■ Data pulled from a collection
/---

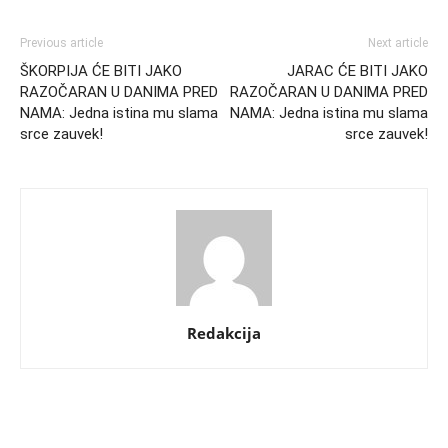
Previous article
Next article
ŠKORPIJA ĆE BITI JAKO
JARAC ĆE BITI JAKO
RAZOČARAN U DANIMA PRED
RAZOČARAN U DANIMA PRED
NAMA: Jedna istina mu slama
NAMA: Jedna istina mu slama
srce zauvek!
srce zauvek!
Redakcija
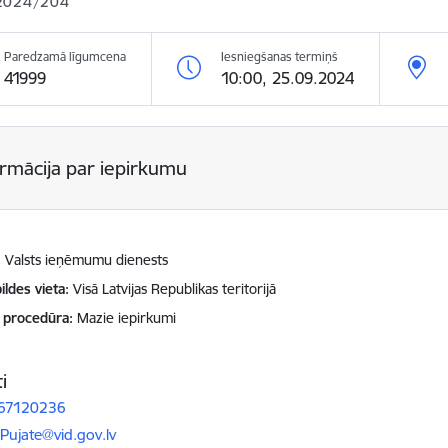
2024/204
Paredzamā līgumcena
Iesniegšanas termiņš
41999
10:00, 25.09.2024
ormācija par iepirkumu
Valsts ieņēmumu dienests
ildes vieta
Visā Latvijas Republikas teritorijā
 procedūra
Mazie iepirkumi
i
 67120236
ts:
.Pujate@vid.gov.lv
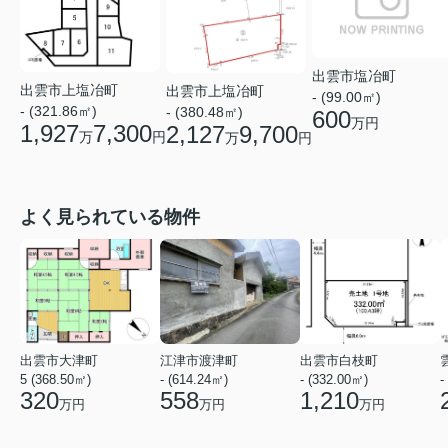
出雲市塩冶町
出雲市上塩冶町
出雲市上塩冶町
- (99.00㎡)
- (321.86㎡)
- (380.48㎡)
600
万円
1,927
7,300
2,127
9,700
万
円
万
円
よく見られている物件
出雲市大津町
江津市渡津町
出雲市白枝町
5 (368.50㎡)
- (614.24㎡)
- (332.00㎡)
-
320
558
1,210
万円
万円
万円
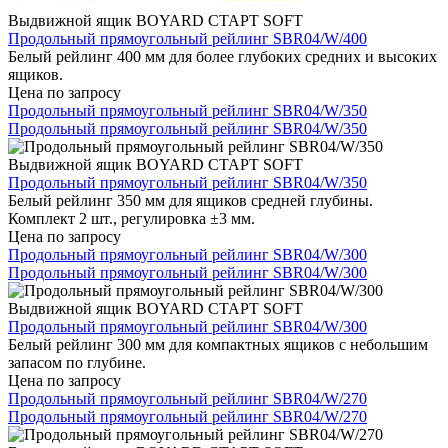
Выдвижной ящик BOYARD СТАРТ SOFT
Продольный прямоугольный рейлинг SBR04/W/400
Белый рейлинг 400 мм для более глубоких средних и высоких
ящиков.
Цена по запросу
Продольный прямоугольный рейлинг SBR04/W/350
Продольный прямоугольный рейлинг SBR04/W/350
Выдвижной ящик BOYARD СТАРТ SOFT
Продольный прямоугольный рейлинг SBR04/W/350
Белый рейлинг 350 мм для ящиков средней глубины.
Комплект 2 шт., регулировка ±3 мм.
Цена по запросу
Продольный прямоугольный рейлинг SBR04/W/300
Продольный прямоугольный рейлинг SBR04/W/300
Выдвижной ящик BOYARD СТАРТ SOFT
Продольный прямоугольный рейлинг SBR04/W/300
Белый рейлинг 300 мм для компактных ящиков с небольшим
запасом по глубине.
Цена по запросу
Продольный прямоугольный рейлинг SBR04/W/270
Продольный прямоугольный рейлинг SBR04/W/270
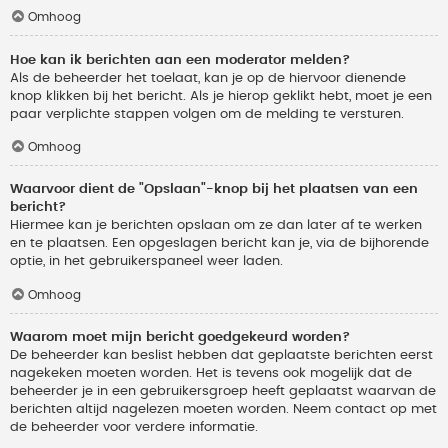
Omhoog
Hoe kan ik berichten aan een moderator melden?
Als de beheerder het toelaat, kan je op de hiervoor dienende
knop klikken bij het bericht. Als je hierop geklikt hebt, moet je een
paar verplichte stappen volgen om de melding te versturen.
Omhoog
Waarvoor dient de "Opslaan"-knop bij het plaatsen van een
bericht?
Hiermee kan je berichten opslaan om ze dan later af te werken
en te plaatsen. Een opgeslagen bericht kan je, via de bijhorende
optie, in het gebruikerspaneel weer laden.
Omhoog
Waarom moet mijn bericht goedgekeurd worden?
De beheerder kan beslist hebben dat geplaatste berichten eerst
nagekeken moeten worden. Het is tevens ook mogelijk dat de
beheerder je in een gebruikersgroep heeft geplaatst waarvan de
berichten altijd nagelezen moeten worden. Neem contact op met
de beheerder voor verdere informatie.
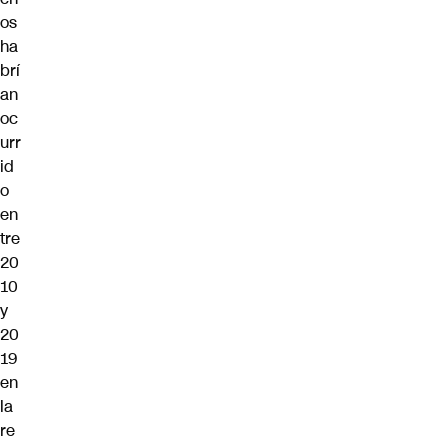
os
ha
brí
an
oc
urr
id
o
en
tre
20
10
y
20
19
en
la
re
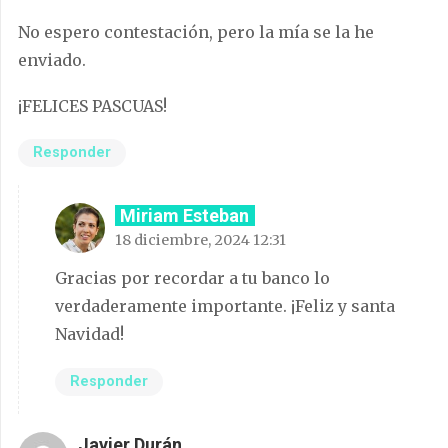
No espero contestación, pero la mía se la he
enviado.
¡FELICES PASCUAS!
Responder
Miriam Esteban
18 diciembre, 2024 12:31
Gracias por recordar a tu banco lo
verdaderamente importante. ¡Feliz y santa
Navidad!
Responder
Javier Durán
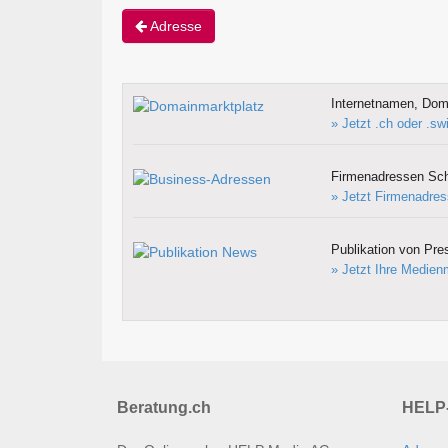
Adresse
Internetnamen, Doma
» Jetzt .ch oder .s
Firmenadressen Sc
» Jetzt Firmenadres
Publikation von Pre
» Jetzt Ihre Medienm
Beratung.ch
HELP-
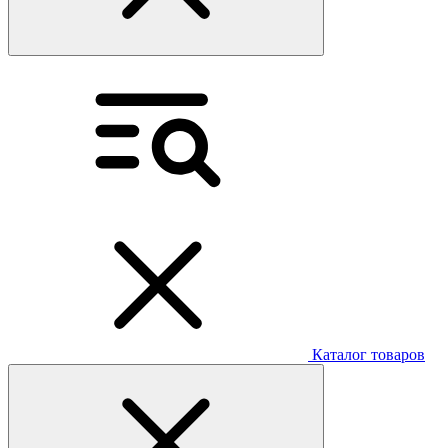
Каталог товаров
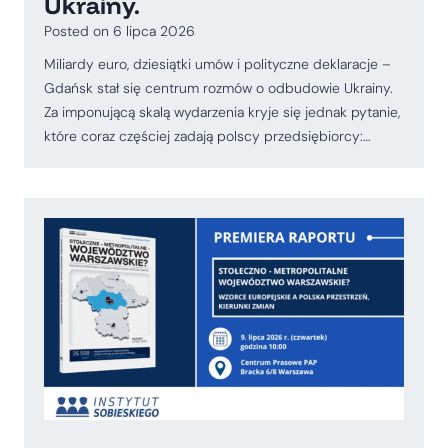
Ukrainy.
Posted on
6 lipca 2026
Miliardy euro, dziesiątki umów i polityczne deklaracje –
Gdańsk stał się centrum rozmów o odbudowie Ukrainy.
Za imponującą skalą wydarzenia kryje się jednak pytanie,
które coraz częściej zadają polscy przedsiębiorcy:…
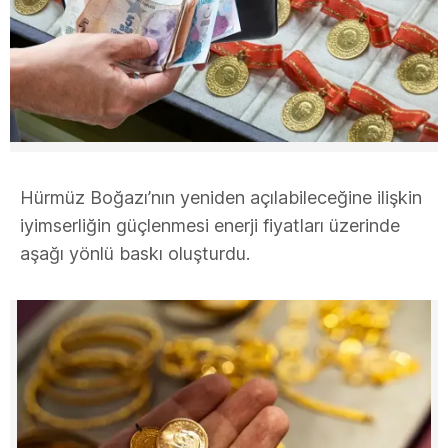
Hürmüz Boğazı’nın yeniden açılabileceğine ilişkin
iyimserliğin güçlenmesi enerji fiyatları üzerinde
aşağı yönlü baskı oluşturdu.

\---
/---

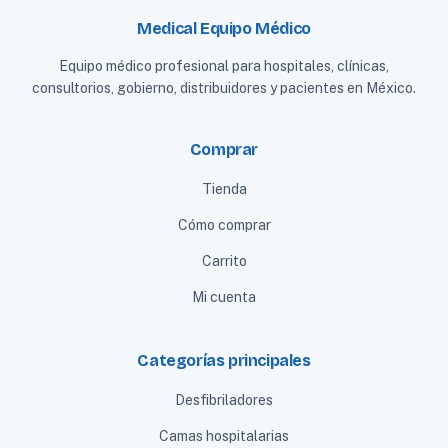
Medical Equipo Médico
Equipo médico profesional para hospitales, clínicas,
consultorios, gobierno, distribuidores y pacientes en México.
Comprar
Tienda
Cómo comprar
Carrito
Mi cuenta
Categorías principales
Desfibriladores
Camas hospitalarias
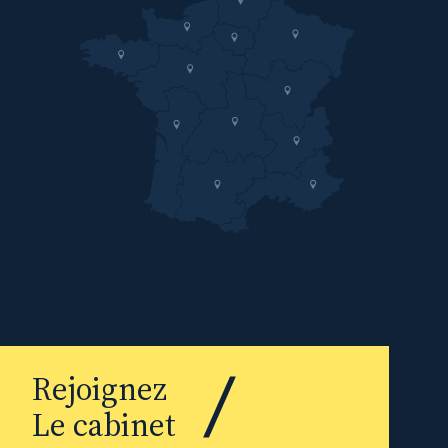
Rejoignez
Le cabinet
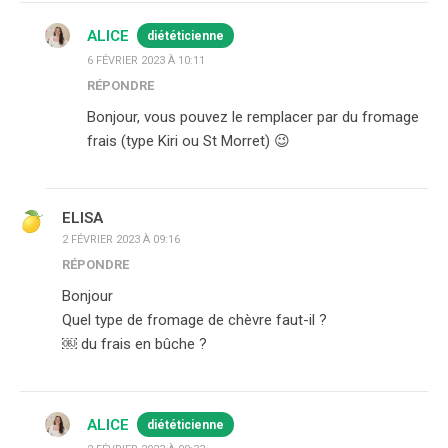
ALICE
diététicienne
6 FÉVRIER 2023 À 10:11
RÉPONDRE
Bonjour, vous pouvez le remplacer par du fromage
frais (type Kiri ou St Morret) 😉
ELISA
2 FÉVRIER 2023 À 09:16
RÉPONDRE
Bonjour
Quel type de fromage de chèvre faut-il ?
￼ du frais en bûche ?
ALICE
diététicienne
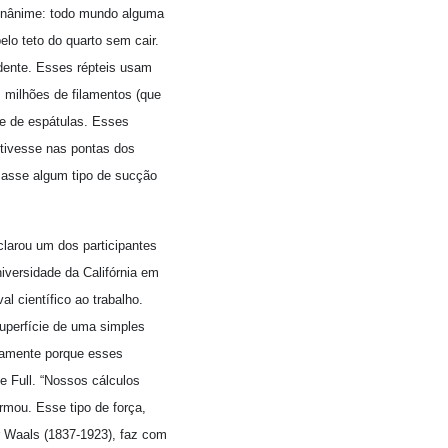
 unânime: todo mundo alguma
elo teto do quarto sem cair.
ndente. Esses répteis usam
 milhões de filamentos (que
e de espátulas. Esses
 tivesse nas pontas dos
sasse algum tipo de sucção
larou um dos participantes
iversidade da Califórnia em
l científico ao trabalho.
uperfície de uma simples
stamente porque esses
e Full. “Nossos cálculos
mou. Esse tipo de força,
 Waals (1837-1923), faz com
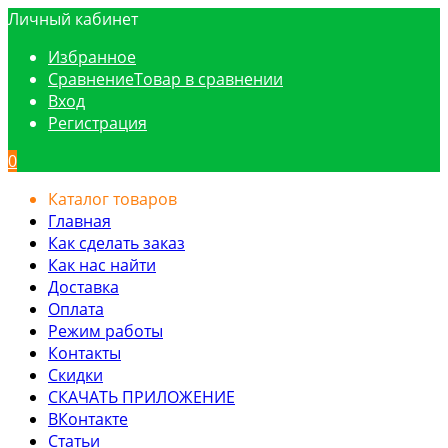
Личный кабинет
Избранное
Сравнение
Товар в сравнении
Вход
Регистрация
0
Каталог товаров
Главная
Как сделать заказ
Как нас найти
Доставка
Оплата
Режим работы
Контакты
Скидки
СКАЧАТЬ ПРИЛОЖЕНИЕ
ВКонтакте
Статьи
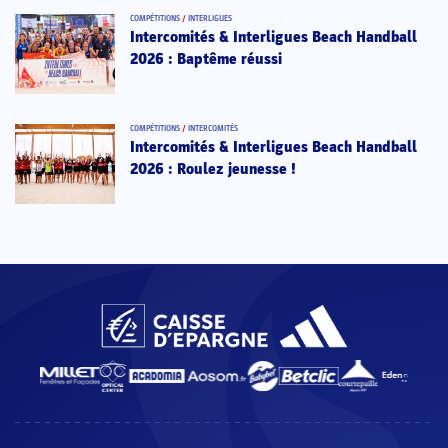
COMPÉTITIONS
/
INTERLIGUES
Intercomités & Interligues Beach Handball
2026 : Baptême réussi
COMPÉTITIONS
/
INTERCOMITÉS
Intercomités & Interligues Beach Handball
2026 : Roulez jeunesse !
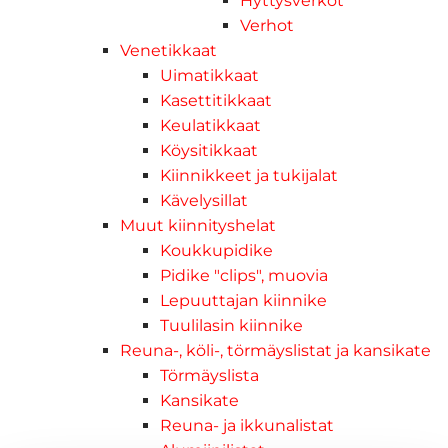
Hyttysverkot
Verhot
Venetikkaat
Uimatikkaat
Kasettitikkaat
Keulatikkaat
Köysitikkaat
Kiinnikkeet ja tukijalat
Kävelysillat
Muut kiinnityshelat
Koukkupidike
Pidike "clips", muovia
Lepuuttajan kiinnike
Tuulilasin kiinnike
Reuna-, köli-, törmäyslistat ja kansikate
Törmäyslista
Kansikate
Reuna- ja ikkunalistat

\---

■ To do
Please extract every line from the one with "Личный кабинет" up to and including the one with "Reuna- ja ikkunalistat", reproducing each character for character. Omit the pictures from your answer.

■ Output of the task
Личный кабинет
Избранное
Сравнение
Товар в сравнении
Вход
Регистрация
0
Каталог товаров
Главная
Как сделать заказ
Как нас найти
Доставка
Оплата
Режим работы
Контакты
Скидки
СКАЧАТЬ ПРИЛОЖЕНИЕ
ВКонтакте
Статьи
COMPÉTITIONS
/
INTERLIGUES
Intercomités & Interligues Beach Handball
2026 : Baptême réussi
COMPÉTITIONS
/
INTERCOMITÉS
Intercomités & Interligues Beach Handball
2026 : Roulez jeunesse !
Hyttysverkot
Verhot
Venetikkaat
Uimatikkaat
Kasettitikkaat
Keulatikkaat
Köysitikkaat
Kiinnikkeet ja tukijalat
Kävelysillat
Muut kiinnityshelat
Koukkupidike
Pidike "clips", muovia
Lepuuttajan kiinnike
Tuulilasin kiinnike
Reuna-, köli-, törmäyslistat ja kansikate
Törmäyslista
Kansikate
Reuna- ja ikkunalistat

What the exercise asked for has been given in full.